### Teks Bacaan
___
2.4  Menentukan Strategi Pengembangan Kurikulum
Dalam pengembangan kurikulum bukanlah sebuah tindakan mekanistik. Tidak serta-merta setiap guru dapat mengembangkan kurikulum. Kegiatan itu memerlukan strategi yang memungkinkan kurikulum dapat dikembangkan sehingga membuahkan hasil yang baik. Maka penyusun mengemukakan 5 strategi pengembangan kurikulum yaitu sebagai berikut:
1. Mengubah Sistem Pendidikan
Mengubah seluruh sistem pendidikan hanya dapat dilakukan oleh pemerintah pusat, yakni Dinas Pendidikan Nasional, yang mempunyai wewenang penuh untuk mengadakan perubahan kurikulum secara total.
___
### Petunjuk Pengerjaan
a) Jawab pertanyaan berikut berdasarkan teks tentang strategi pengembangan kurikulum.
(i) Menurut teks tersebut, pengembangan kurikulum bukanlah tindakan yang bersifat apa?
(ii) Berapa jumlah strategi pengembangan kurikulum yang dikemukakan penyusun?
(iii) Pihak mana yang disebut dapat mengubah seluruh sistem pendidikan?
b) Tuliskan lanjutan teks tentang strategi pengembangan kurikulum, dimulai setelah kalimat terakhirnya.

### Data yang Diberikan
___
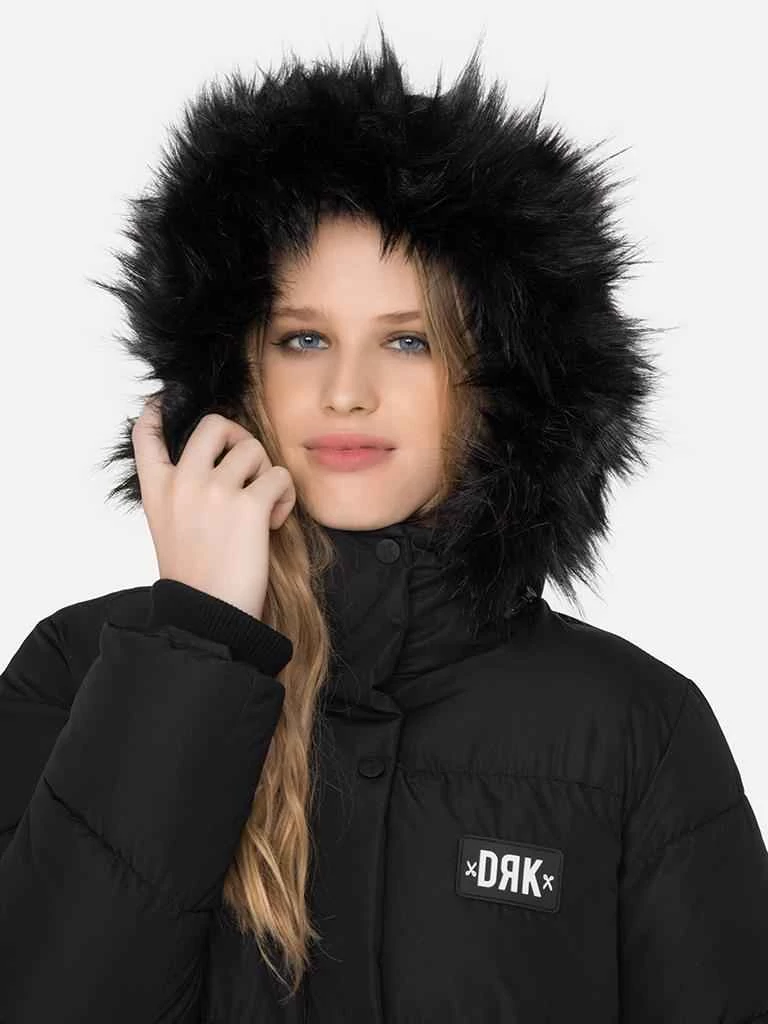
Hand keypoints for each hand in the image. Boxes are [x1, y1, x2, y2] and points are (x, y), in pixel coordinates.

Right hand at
___
### Jawaban Tiap Tugas
a)
(i) Mekanistik.
(ii) Lima strategi.
(iii) Pemerintah pusat, yakni Dinas Pendidikan Nasional.

b)
Perubahan ini menyeluruh dan dijalankan secara seragam di seluruh negara. Usaha besar-besaran ini hanya dapat dikordinasikan oleh pemerintah pusat dengan menjelaskan kebijaksanaan, petunjuk pelaksanaan, dan buku pedoman. Strategi ini sangat ekonomis dari segi waktu maupun tenaga bila perubahan kurikulum itu dilakukan secara seragam dan menyeluruh.
2. Mengubah Kurikulum Tingkat Lokal
Kurikulum yang nyata, yang riil, hanya terdapat di tempat guru dan murid berada, yakni di sekolah atau dalam kelas. Di sinilah masalah kurikulum yang sesungguhnya berada. Dalam kelas kurikulum menjadi hidup, bukan hanya secarik kertas. Dalam menghadapi anak dengan segala macam karakteristiknya, setiap guru akan menghadapi masalah yang tidak selalu dapat diperkirakan sebelumnya. Guru harus mengadakan penyesuaian. Oleh karena itu, betapapun ketat dan rincinya sebuah kurikulum, guru selalu mendapat kesempatan untuk mencobakan pikiran dan kreativitasnya.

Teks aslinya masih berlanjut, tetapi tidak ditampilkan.